仕事中に触れてはいけない「仕事中厳禁」フォルダ。最初は「常に使用OK」というフォルダも作っていたが、すぐに意味がないことに気づき、ホーム画面に並ぶアプリを常に使っても良いアプリにした

大事なのは通知を必要最小限に絞り込むこと。私の場合はメールの通知もオフにしている。代わりに、朝・昼・夜のメールチェックの時間が通知されるようにリマインダーを設定している。これらの結果、ネットを完全にオフにしたり、使いたいアプリを削除するというような半ば強制的なプロダクティビティハックをすることなく、仕事に集中する時間を維持できるようになった。ちなみに今でもポモドーロを使うことがあるが、集中する時間を作るというよりも、適度に休憩を入れながら集中していくためのペースメーカーのように使っている。

予想外に、仕事だけではなく、普段の生活にも好影響があった。Twitterアプリが「1日2回」だと、空いた時間に「ついTwitter」ではなく、Kindleを開いたり、Mediumで「あとで読む」にしていた記事などを読むようになる。「つい使ってしまう」アプリではなく、「つい後回しにしていまう」アプリをよく開くようになった。
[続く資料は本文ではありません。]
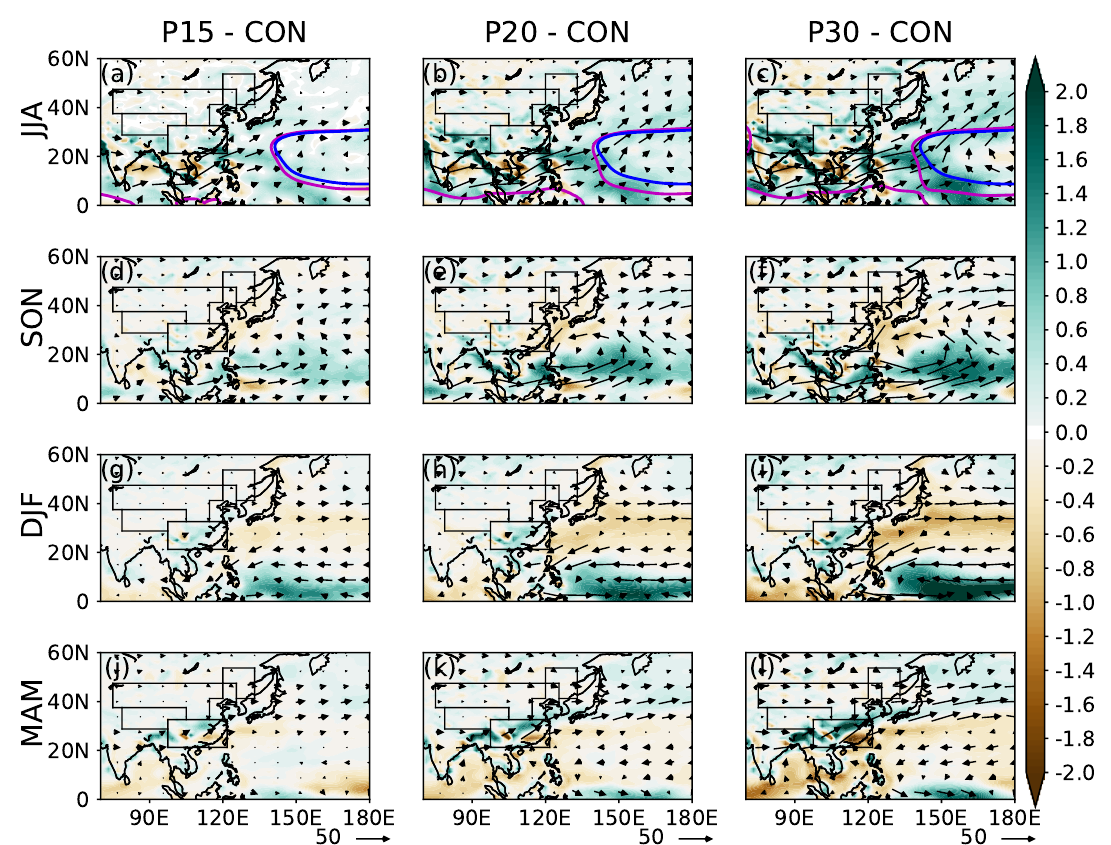
Figure 6. Same as Figure 5, but differences in seasonal-mean, vertically integrated moisture con- vergence (s − 1 ; shaded) with vertically integrated moisture transport (kg m − 1 s − 1 ; vectors). Eddy geopotential height at 500 hPa (0 m; contour; WNPSH index) for CON (blue) and respective warmer experiments (magenta) is only shown for ( a – c ) JJA, but not shown for ( d – f ) SON, ( g – i ) DJF, ( j – l ) MAM. The five regions are demarcated by the regional boundaries in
スマートフォンのホーム画面のフォルダを工夫するようになったのと同時期にTo Doアプリの使い方も変わった。私はGTD (Getting Things Done)信奉者のようなところがあって、これまで「OmniFocus」や「Things」「Todoist」、自作ノートを使う「Bullet Journal」など色んな方法を試してきた。そんな私がiOS/ macOS標準の「リマインダー」に落ち着いてしまっている。理由は、Siriで簡単にリマインダーを追加できるからだ。仕事中にはiPadまたはMacで、それ以外の時はiPhoneかApple Watchで「Hey Siri, Remind me~ (~を覚えておいて)」と言ってSiriに頼む。OmniFocusなどサードパーティのアプリもSiriをサポートしているが、標準アプリの方がプラットフォーム全体に密に統合されていて便利かつ安定して使える。音声ですぐにリマインダーを設定できるのがポイントなので、他のプラットフォームならGoogle AssistantやCortanaで使いやすいTo Doアプリがベストということになる。
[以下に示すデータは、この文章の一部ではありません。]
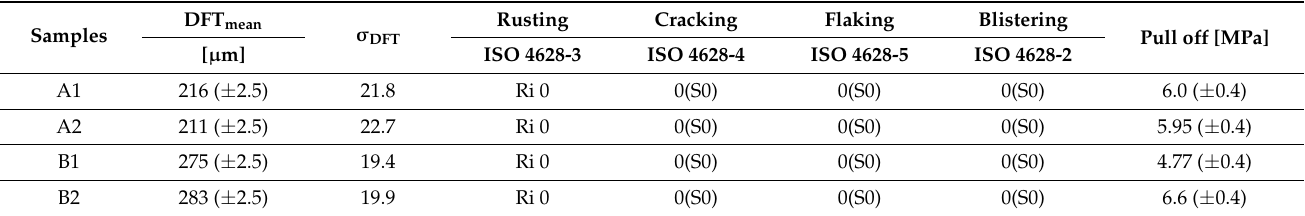
Table 5. Corrosion properties after 30 days (720 h) of testing in the salt spray chamber.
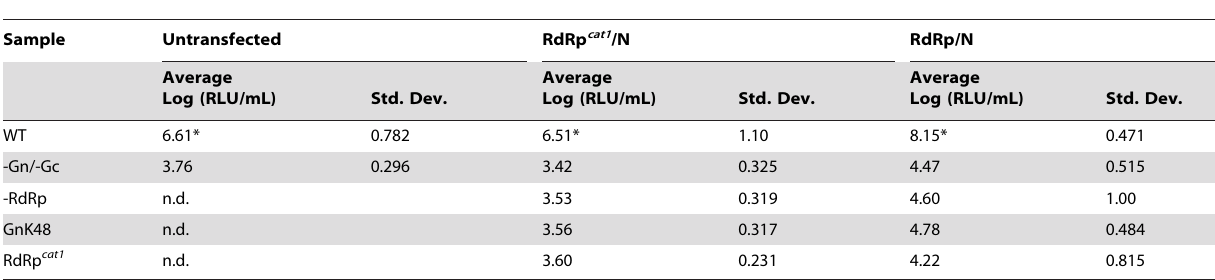
Table 1. RdRp and N in trans fail to rescue RdRp-deficient RVF-VLPs.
以前はTo Doアプリケーションを開きっぱなしにして、キーボード・ショートカットで新規To Doなどを追加していたが、iOSとMacの両方でSiriが使えるようになってからは音声アシスタントに頼りっぱなし

やるべきことに頭を占領されると余裕がなくなってしまう。それを全部書き出し、頭を空っぽにして平静になるのがGTDの基本である。そして書き出したものを後で整理し、定期的に達成具合をチェックする。GTDやTo Doで最も大事なのは、やらなければならないことをすぐに書きとめておくこと。後回しにしたら忘れてしまうかもしれないし、メモしてもメモを紛失してしまうかもしれない。中途半端な状態だと落ち着かないので、次のアクションを起こせる状態(To Doアプリやカレンダーに書き込む)までやってしまう。そのためにいちいちTo Doアプリなどを立ち上げるのがひと手間だったけど、音声デジタルアシスタントに頼めば簡単である。スマートウォッチをはめていたらなおさらだ。

To DoアプリやGTDツールとして「リマインダー」がシンプル過ぎると感じることは度々だ。それでも、To Doやリマインダーを書き込むという雑用をさっさと済ませて仕事に集中できることに軍配を上げてしまう。そこに音声デジタルアシスタントの可能性を感じている。そのうち「朝・昼・夜」というようなフォルダを作らなくても、仕事に集中している時を避けて、ひと仕事終わった頃合いを見計らって音声アシスタントが新着メールを読み上げてくれるようになってくれはしないか……、個人的にはAIアシスタントによるプロダクティビティの向上を期待せずにはいられない。